Thanks, just tried wrapping the for loop inside a function and it seems to
make the @threads version slightly slower and serial version slightly
faster, so I'm even further from the speedup I was hoping for! Reading
through that Issue and linked ones, I guess I may not be the only one
seeing this.
For ref, what I did:
function myloop(inv_cl,d_cl,fish,ijs,nl)
@threads for ij in ijs
i,j = ij
for l in 1:nl
fish[i,j] +=
(2*l+1)/2*trace(inv_cl[:,:,l]*d_cl[i][:,:,l]*inv_cl[:,:,l]*d_cl[j][:,:,l])
end
end
end
function test(nl,np)
inv_cl = ones(3,3,nl)
d_cl = Dict(i => ones(3,3,nl) for i=1:np)
fish = zeros(np,np)
ijs = [(i,j) for i=1:np, j=1:np]
myloop(inv_cl,d_cl,fish,ijs,nl)
end
# with @threads
@timeit test(3000,40)
1 loops, best of 3: 3.84 s per loop
# without @threads
@timeit test(3000,40)
1 loops, best of 3: 2.33 s per loop
On Monday, August 29, 2016 at 6:50:15 PM UTC+2, Tim Holy wrote:
>
> Very quickly (train to catch!): try this https://github.com/JuliaLang/julia/
>
> issues/17395#issuecomment-241911387
> <https://github.com/JuliaLang/julia/issues/17395#issuecomment-241911387>
> and see if it helps.
>
> --Tim
>
> On Monday, August 29, 2016 9:22:09 AM CDT Marius Millea wrote:
> > I've parallelized some code with @threads, but instead of a factor NCPUs
> > speed improvement (for me, 8), I'm seeing rather a bit under a factor 2.
> I
> > suppose the answer may be that my bottleneck isn't computation, rather
> > memory access.

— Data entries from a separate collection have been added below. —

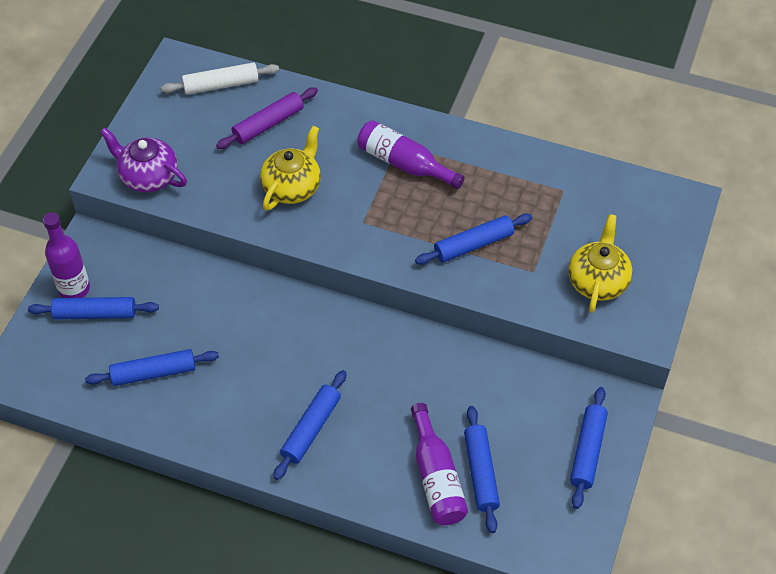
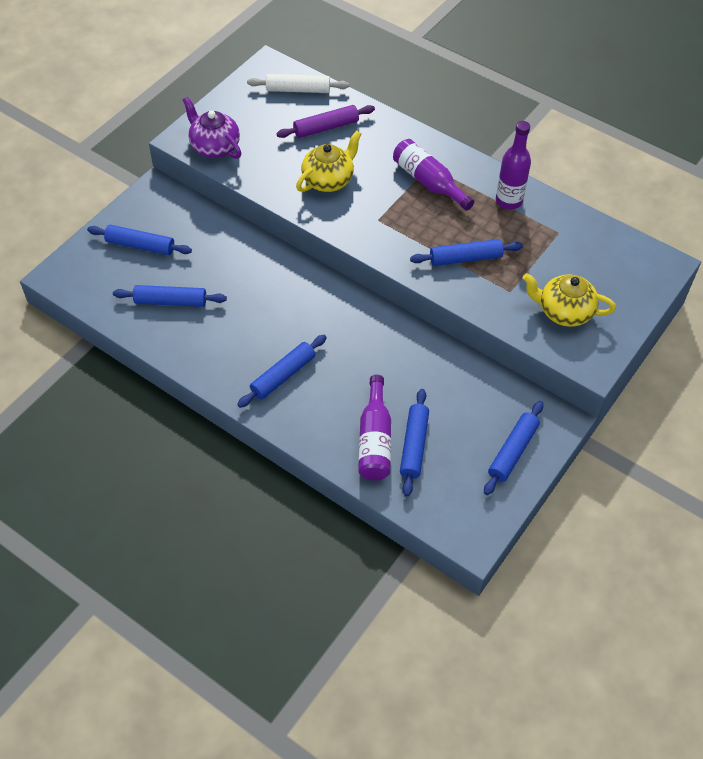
camera: 15 degrees right, 0 degrees up
purple bottle [43,212,90,298] -> purple bottle moved to [496,121,531,209]
yellow teapot [568,214,633,313] -> yellow teapot turned 105 degrees counterclockwise [523,273,616,327]

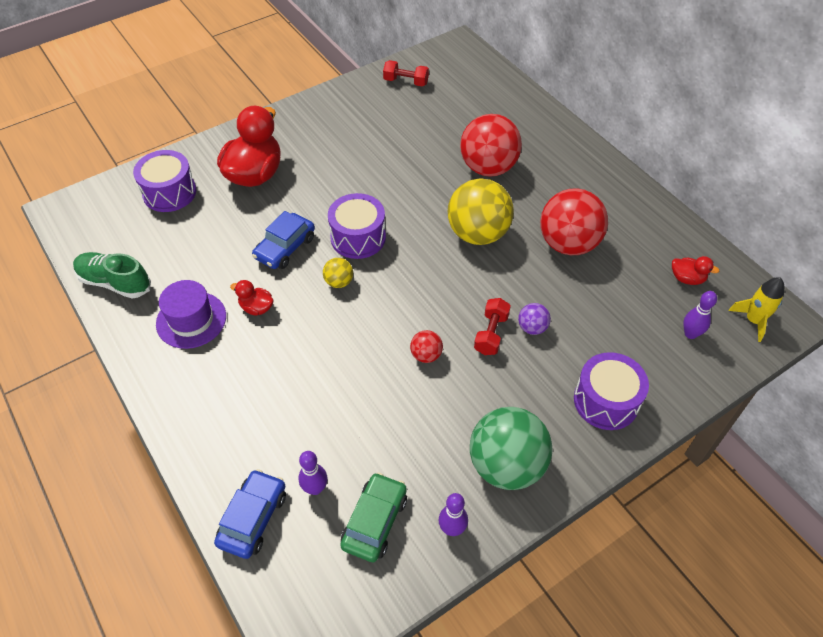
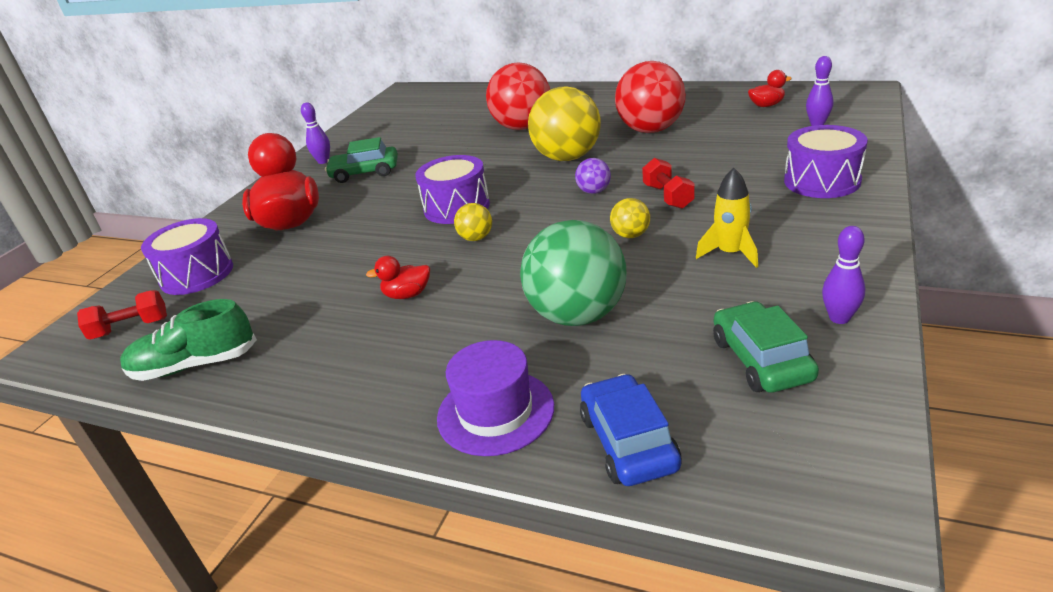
camera: 30 degrees left, 20 degrees down
purple hat [156,280,226,349] -> purple hat moved to [437,340,554,456]
blue car [252,211,315,269] -> none
purple bowling pin [299,451,327,495] -> purple bowling pin moved to [301,102,330,164]
red dumbbell [383,60,429,87] -> red dumbbell moved to [77,290,167,340]
red ball [410,330,443,363] -> yellow ball [610,198,650,238]
green ball [470,407,553,490] -> green ball moved to [520,220,627,326]
purple ball [518,303,551,335] -> purple ball moved to [575,158,611,194]
yellow rocket [729,277,784,342] -> yellow rocket moved to [696,168,758,268]
none -> green car [325,137,398,183]

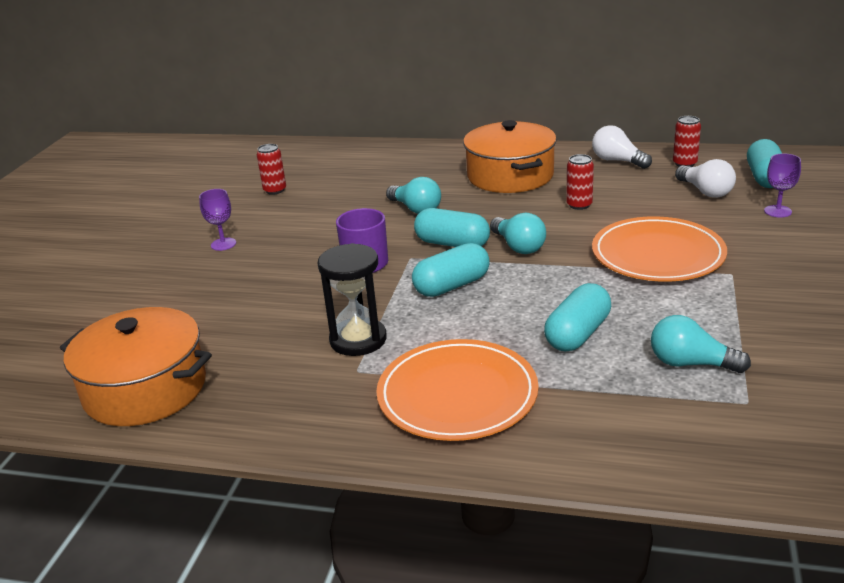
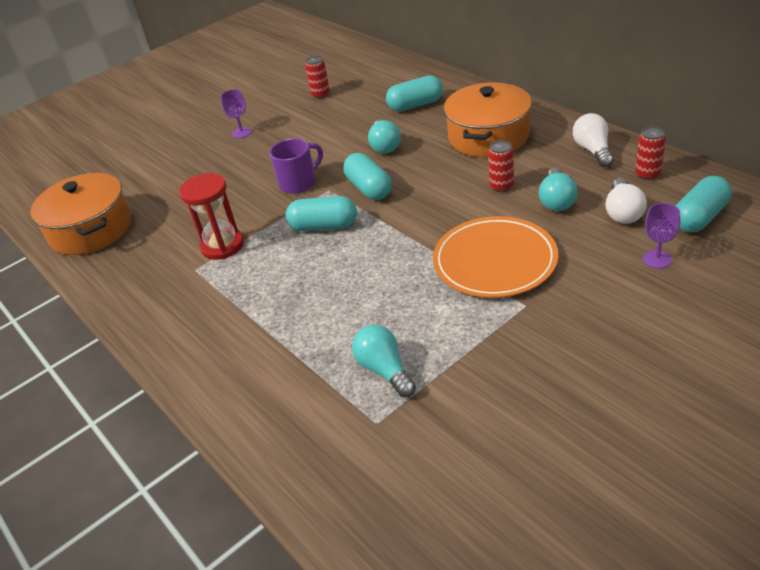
camera: 40 degrees right, 10 degrees up
black hourglass [318,243,387,356] -> red hourglass [179,173,244,260]
orange plate [376,339,539,441] -> none
turquoise light bulb [490,213,546,254] -> turquoise light bulb moved to [539,168,578,211]
turquoise capsule [544,283,611,351] -> turquoise capsule moved to [386,75,443,112]

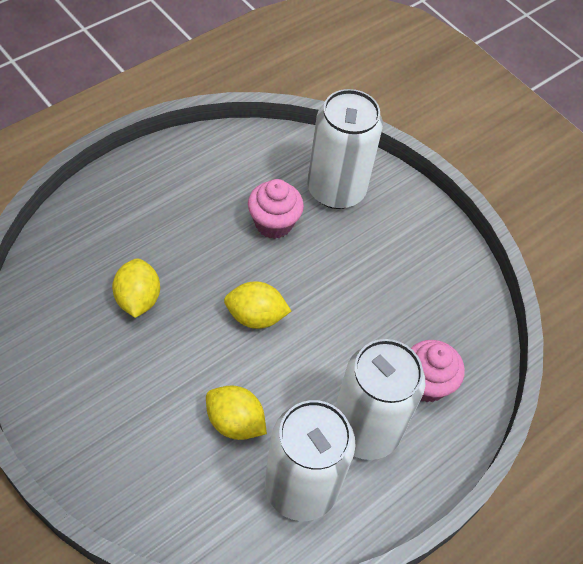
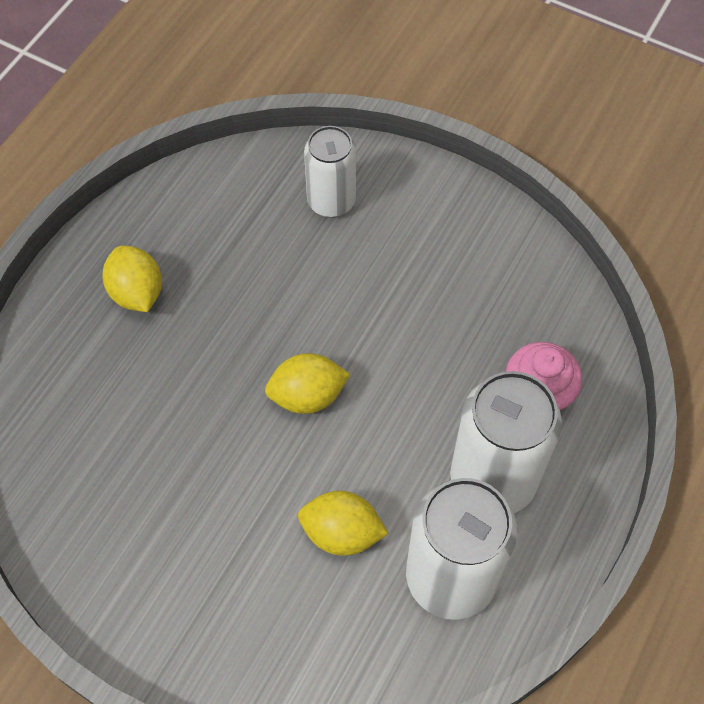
camera: 15 degrees left, 5 degrees up
yellow lemon [112,258,160,318] -> yellow lemon moved to [103,246,162,312]
pink cupcake [248,179,304,239] -> none
white can [307,89,383,209] -> white can [304,126,356,217], size x0.63

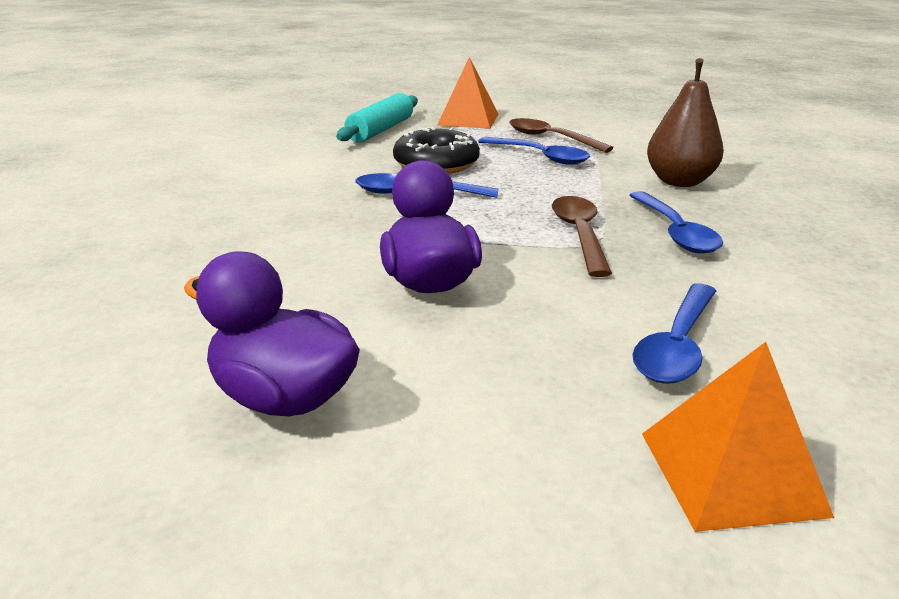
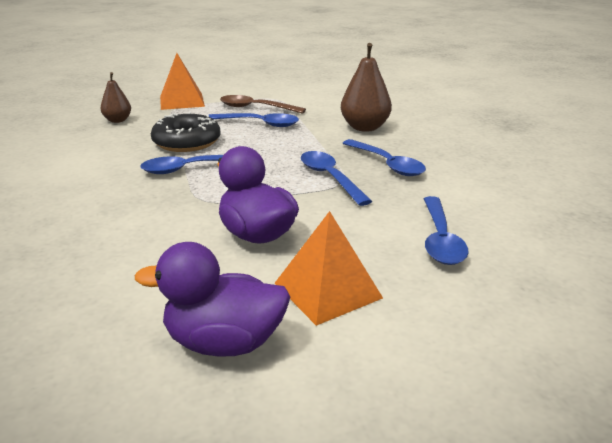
camera: 25 degrees left, 0 degrees up
turquoise rolling pin [336,93,418,142] -> brown pear [101,72,131,123]
brown spoon [552,196,612,277] -> blue spoon [301,151,372,206]
orange pyramid [642,342,834,532] -> orange pyramid moved to [275,211,383,326]

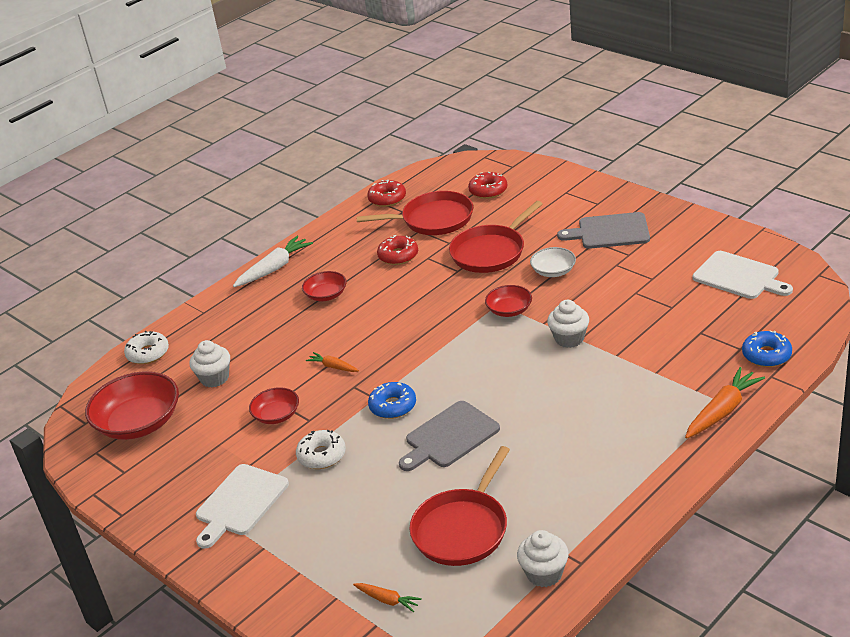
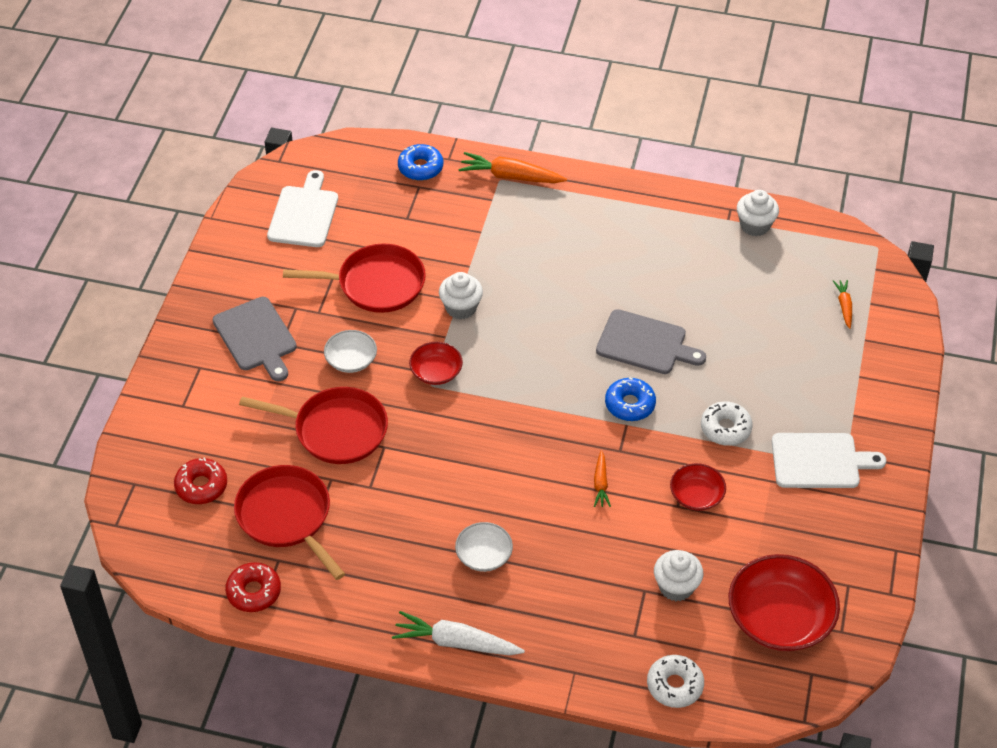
camera: 125 degrees left, 15 degrees up
red bowl [302,271,347,301] -> white bowl [455,522,513,572]
red donut [377,235,418,265] -> none
red pan [409,446,510,566] -> red pan moved to [283,244,426,313]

But during running the code, I see my CPU usage go to
> 100%
> > on all 8 CPUs, if it were memory access would I still see this? Maybe
> the
> > answer is yes, in which case memory access is likely the culprit; is
> there
> > some way to confirm this though? If no, how do I figure out what *is*
> the
> > culprit?
> >
> > Here's a stripped down version of my code,
> >
> >
> > function test(nl,np)
> >
> > inv_cl = ones(3,3,nl)
> > d_cl = Dict(i => ones(3,3,nl) for i=1:np)
> >
> > fish = zeros(np,np)
> > ijs = [(i,j) for i=1:np, j=1:np]
> >
> > Threads.@threads for ij in ijs
> > i,j = ij
> > for l in 1:nl
> > fish[i,j] +=
> (2*l+1)/2*trace(inv_cl[:,:,l]*d_cl[i][:,:,l]*inv_cl
> > [:,:,l]*d_cl[j][:,:,l])
> > end
> > end
> >
> > end
> >
> >
> > # with the @threads
> > @timeit test(3000,40)
> > 1 loops, best of 3: 3.17 s per loop
> >
> > # now remove the @threads from above
> > @timeit test(3000,40)
> > 1 loops, best of 3: 4.42 s per loop
> >
> >
> >
> > Thanks.
>
>
>